Leadership coaching is a thoughtful partnership that challenges and supports leaders to maximize their true potential in guiding people and the organization that they serve.
In the past, coaching was a process used to “fix” an individual leader’s behavioral or performance problem. Due to its positive impact, coaching has become a standard tool to help develop the full potential of leaders in organizations. In a recent Right Management survey of North American Human Resource professionals, 81% indicated that coaching has a positive impact on leadership effectiveness.
Through coaching, our clients learn to master the skills of thinking strategically and behaving purposefully as they lead people. In the past 15 years, I’ve had the pleasure of working with thousands of leaders in corporate leadership programs. Many participants complained that leading people was the most difficult and unpredictable part of their jobs. Specific challenges they mentioned include:
- “There’s too much drama.”
- “It takes too much time.”
- “My employees need too much hand-holding.”
- “They need to just do their jobs.”
- “I don’t know how to deal with all the personalities on my team.”
- “I don’t know how to coach my employees who are not performing.”
Through effective coaching, leaders can begin to:
- Engage employees, drive performance and achieve organizational results
- Become aware of their leadership style and behaviors
- Increase their positive impact on the organization Create a culture of collegiality and collaboration
Our clients are:
- Successful business leaders who could be even more successful by creating and sustaining strong relationships with their employees, peers and other stakeholders.
- Leaders who are viewed as technical experts and who would benefit from learning how to help people perform at their best.
- Emerging leaders who have been very successful as individual contributors who can gain skills and confidence in leading people.
- Coaching relationships typically begin with an exploratory phone conversation, which is confidential and without obligation.

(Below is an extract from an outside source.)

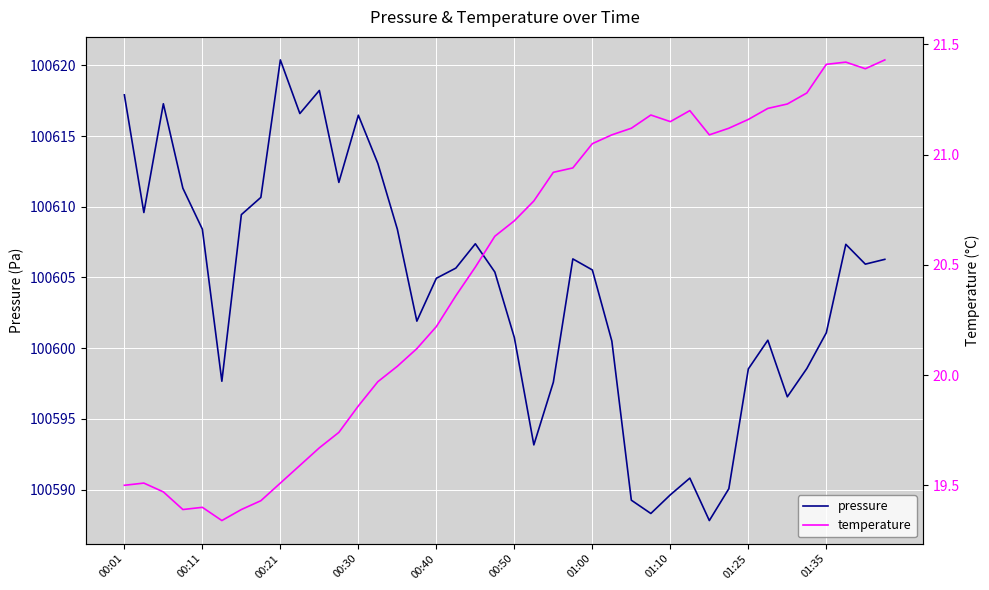

How many data points in pressure are above 100605?

22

- Coaching sessions involve a series of face-to-face or telephone discussions on a schedule to be mutually determined by the leader and coach.
- Coaching services can be initiated by an individual leader or by the leader’s organization. If the leader’s organization initiates the coaching process, the organizational representative (i.e., the leader’s manager or a representative from Human Resources) will be asked to join the initial coaching session.
- Specific coaching conversations are confidential and will not be shared without the individual leader’s consent. If the leader’s organization requests updates, only general information about the leader’s progress will be shared.
- The coaching process is customized to address each individual leader’s specific goals and leadership challenges. Specific objectives will be agreed upon by coach, participant, and (if applicable) manager during the first month. Some example areas of focus (customized to the needs of each leader):
- Employee engagement
- Interpersonal communication
- Delegating more effectively
- Building a great team
- Difficult conversations
- Gaining commitment
- The initial coaching session will focus on establishing rapport and clarifying coaching outcomes. At this session we’ll begin creating a Developmental Action Plan for the leader that will include the leader’s goals, desired outcomes, and steps to reach those outcomes.
- Subsequent coaching sessions will focus on helping the leader identify weak or missing leadership skills necessary for success, identify self-limiting beliefs and behaviors that are limiting leadership results. Coaching sessions will also focus on current top priority challenges and opportunities to ensure real-time positive impact.
- We utilize several leadership assessments to increase our clients’ awareness of their leadership strengths and opportunities for development. Some of these assessments are completed only by the client and other assessments require completion by the client and the client’s stakeholders. We will discuss whether using an assessment would help the client meet his or her goals.